**COMPLETE THE FOLLOWING**:
a) For each statement below, say whether the passage on home photo printing agrees with it. Answer yes or no and quote the words from the passage that decide it.
(i) Chris Faulder is a merchandise manager at Best Buy Canada.
(ii) Esteban Davila works for Best Buy Canada.
(iii) Faulder said that five years ago there was a clear line between a photo printer and a home printer.
b) Reproduce the passage on home photo printing without changes, starting with "When did printing" and going on through "daily printing needs.".

When did printing your photos at home get so interesting, anyway? With powerful new features and functionality, the home printer is now an important component in any modern household’s “connected ecosystem,” according to Chris Faulder, merchandise manager at Best Buy Canada. “If you were shopping five years ago there was a definite line in the sand between a photo printer and a home printer,” he said. Today’s consumer now has access to hybrid models, all-in-one units that can print photos and handle other daily printing needs.
Not only can all-in-one printers produce lab-quality images at a reasonable price, new features such as wireless let you print those photos “when you want and how you want, with no wait times,” said Esteban Davila, consumer marketing manager at HP Canada’s Imaging and Printing Group.
Perhaps most significantly, Davila said, this generation of all-in-one printers offers completely new opportunities to share and get creative with your photo collection, whether it’s “ePrinting a photo to family, framing vacation photos or creating a scrapbook.” HP Print Apps and HP Creative Studio also allow the creation of calendars, stickers, party kits or stationary, often linked to brands such as Disney, DreamWorks and the NBA.

**MATERIAL SUPPLIED**:
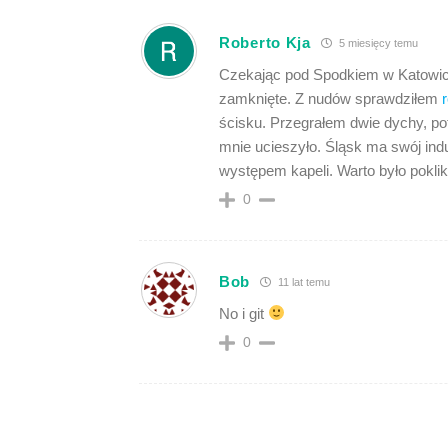
Roberto Kja
5 miesięcy temu
Czekając pod Spodkiem w Katowicac
zamknięte. Z nudów sprawdziłem
r
ścisku. Przegrałem dwie dychy, pot
mnie ucieszyło. Śląsk ma swój indu
występem kapeli. Warto było poklik
0
Bob
11 lat temu
No i git
0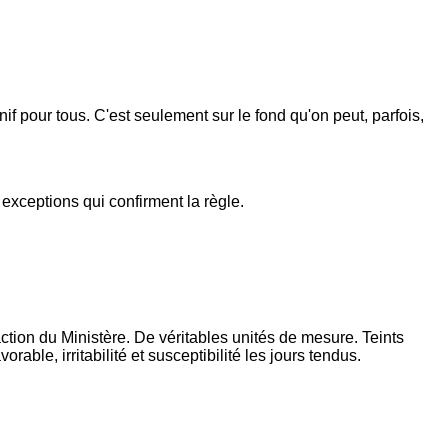
if pour tous. C'est seulement sur le fond qu'on peut, parfois,
 exceptions qui confirment la règle.
'action du Ministère. De véritables unités de mesure. Teints
avorable,
irritabilité et susceptibilité les jours tendus.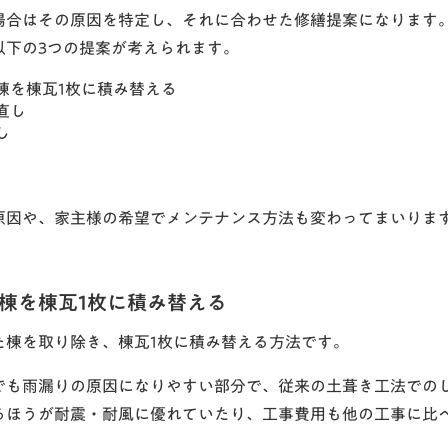
場合はその原因を特定し、それに合わせた修繕提案になります
以下の3つの提案が考えられます。
棟を棟瓦1枚に積み替える
直し
し
原因や、家主様の希望でメンテナンス方法も変わってまいりま
棟を棟瓦1枚に積み替える
た棟を取り除き、棟瓦1枚に積み替える方法です。
でも雨漏りの原因になりやすい部分で、従来の土葺き工法での
るほうが耐震・耐風に優れていたり、工事費用も他の工事に比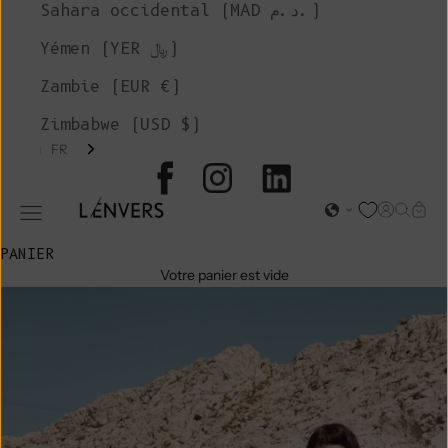
Sahara occidental (MAD د.م.)
Yémen (YER ﷼)
Zambie (EUR €)
Zimbabwe (USD $)
FR
L'ENVERS
Page d'o
Recher
Char
Ouvrir le menu de navigation
PANIER
Votre panier est vide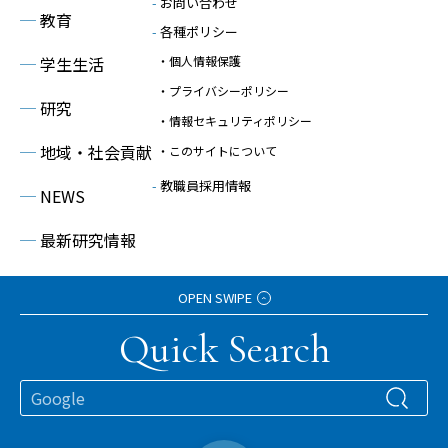
-
お問い合わせ
─
教育
-
各種ポリシー
─
学生生活
・個人情報保護
・プライバシーポリシー
─
研究
・情報セキュリティポリシー
─
地域・社会貢献
・このサイトについて
-
教職員採用情報
─
NEWS
─
最新研究情報
─
イベント情報
OPEN SWIPE
Quick Search
© 2023 Kanagawa Institute of Technology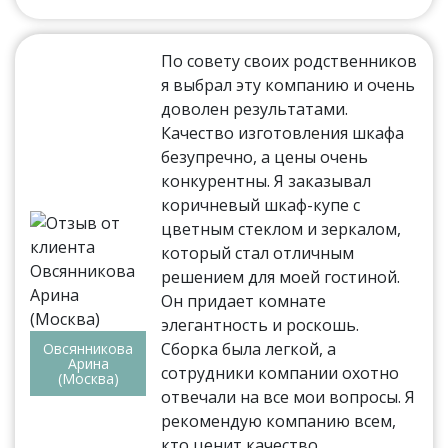
По совету своих родственников
я выбрал эту компанию и очень
доволен результатами.
Качество изготовления шкафа
безупречно, а цены очень
конкурентны. Я заказывал
коричневый шкаф-купе с
цветным стеклом и зеркалом,
который стал отличным
решением для моей гостиной.
Он придает комнате
элегантность и роскошь.
Сборка была легкой, а
Овсянникова
Арина
сотрудники компании охотно
(Москва)
отвечали на все мои вопросы. Я
рекомендую компанию всем,
кто ценит качество.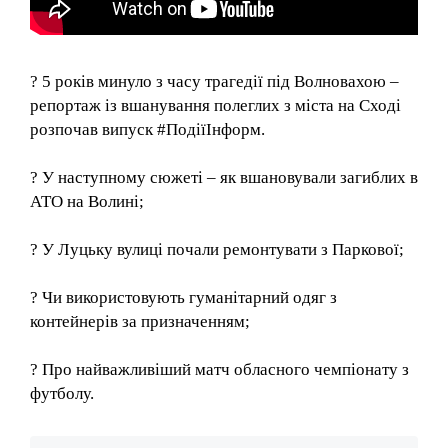
? 5 років минуло з часу трагедії під Волновахою –
репортаж із вшанування полеглих з міста на Сході
розпочав випуск
#ПодіїІнформ
.
? У наступному сюжеті – як вшановували загиблих в
АТО на Волині;
? У Луцьку вулиці почали ремонтувати з Паркової;
? Чи використовують гуманітарний одяг з
контейнерів за призначенням;
? Про найважливіший матч обласного чемпіонату з
футболу.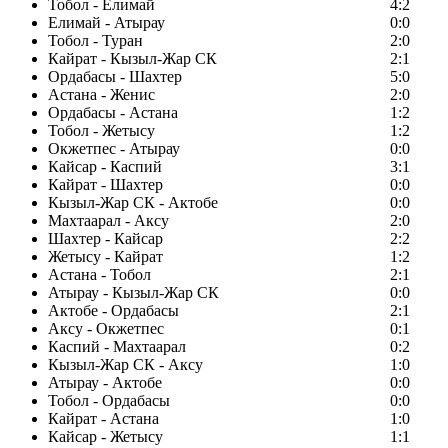
Тобол - Елимай
4:2
Елимай - Атырау
0:0
Тобол - Туран
2:0
Кайрат - Кызыл-Жар СК
2:1
Ордабасы - Шахтер
5:0
Астана - Женис
2:0
Ордабасы - Астана
1:2
Тобол - Жетысу
1:2
Окжетпес - Атырау
0:0
Кайсар - Каспий
3:1
Кайрат - Шахтер
0:0
Кызыл-Жар СК - Актобе
0:0
Махтаарал - Аксу
2:0
Шахтер - Кайсар
2:2
Жетысу - Кайрат
1:2
Астана - Тобол
2:1
Атырау - Кызыл-Жар СК
0:0
Актобе - Ордабасы
2:1
Аксу - Окжетпес
0:1
Каспий - Махтаарал
0:2
Кызыл-Жар СК - Аксу
1:0
Атырау - Актобе
0:0
Тобол - Ордабасы
0:0
Кайрат - Астана
1:0
Кайсар - Жетысу
1:1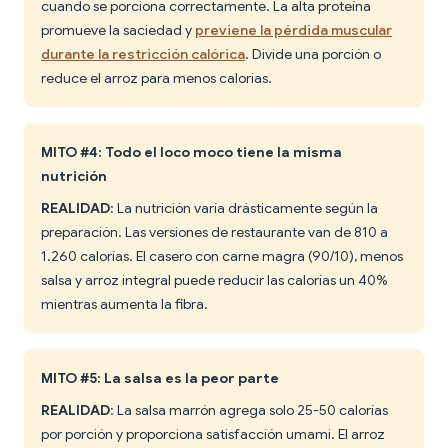
cuando se porciona correctamente. La alta proteína
promueve la saciedad y
previene la pérdida muscular
durante la restricción calórica
. Divide una porción o
reduce el arroz para menos calorías.
MITO #4: Todo el loco moco tiene la misma
nutrición
REALIDAD
: La nutrición varía drásticamente según la
preparación. Las versiones de restaurante van de 810 a
1.260 calorías. El casero con carne magra (90/10), menos
salsa y arroz integral puede reducir las calorías un 40%
mientras aumenta la fibra.
MITO #5: La salsa es la peor parte
REALIDAD
: La salsa marrón agrega solo 25-50 calorías
por porción y proporciona satisfacción umami. El arroz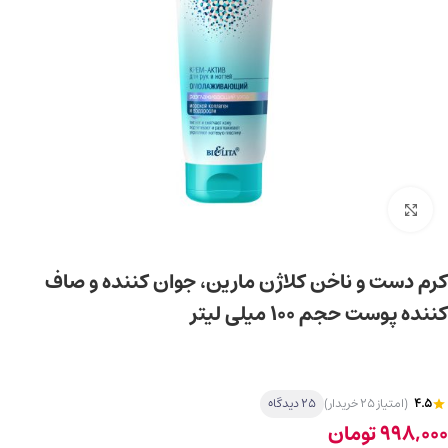
برای بزرگ‌نمایی کلیک کنید
کرم دست و ناخن کلاژن مارین، جوان کننده و صاف
کننده پوست حجم 100 میلی لیتر
4.5
(امتیاز 25 خریدار)
25 دیدگاه
998,000
تومان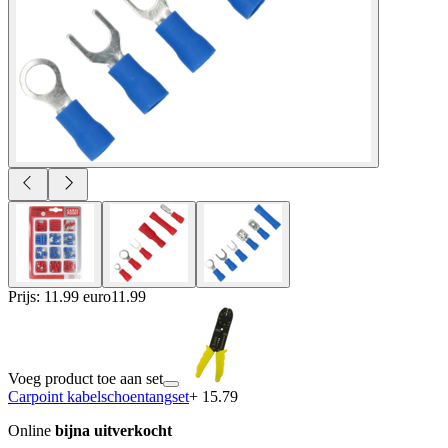
Prijs: 11.99 euro
11
.
99
Voeg product toe aan set
Carpoint kabelschoentangset
+ 15.79
Online
bijna uitverkocht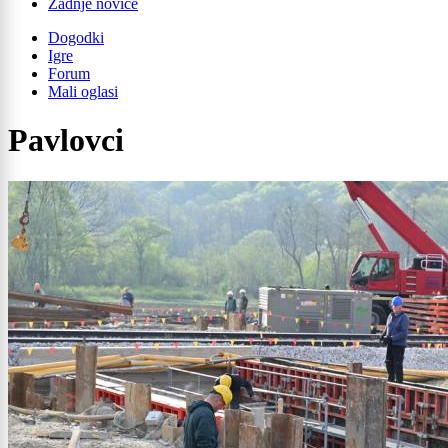
Zadnje novice
Dogodki
Igre
Forum
Mali oglasi
Pavlovci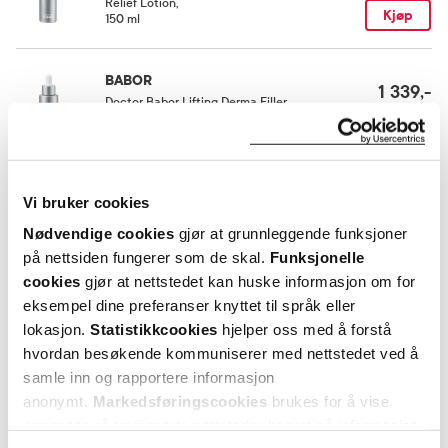
Relief Lotion
,
Kjøp
150 ml
Rom (15-25 grader)
BABOR
1 339,-
Doctor Babor Lifting Derma Filler
Serum
,
Kjøp
30 ml
Utforske BABOR Doctor Babor
Vi bruker cookies
Nødvendige cookies
gjør at grunnleggende funksjoner
på nettsiden fungerer som de skal.
Funksjonelle
ANDRE SER OGSÅ PÅ
cookies
gjør at nettstedet kan huske informasjon om for
eksempel dine preferanser knyttet til språk eller
lokasjon.
Statistikkcookies
hjelper oss med å forstå
hvordan besøkende kommuniserer med nettstedet ved å
samle inn og rapportere informasjon
anonymt.
Markedsføringscookies
brukes for å vise
annonser på tredjeparts nettsteder basert på informasjon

**RESPONSES TO THE TASKS**:
a)
(i) Yes: "Chris Faulder, merchandise manager at Best Buy Canada"
(ii) No: "Esteban Davila, consumer marketing manager at HP Canada’s Imaging and Printing Group"
(iii) Yes: "If you were shopping five years ago there was a definite line in the sand between a photo printer and a home printer"

b)
When did printing your photos at home get so interesting, anyway? With powerful new features and functionality, the home printer is now an important component in any modern household’s “connected ecosystem,” according to Chris Faulder, merchandise manager at Best Buy Canada. “If you were shopping five years ago there was a definite line in the sand between a photo printer and a home printer,” he said. Today’s consumer now has access to hybrid models, all-in-one units that can print photos and handle other daily printing needs.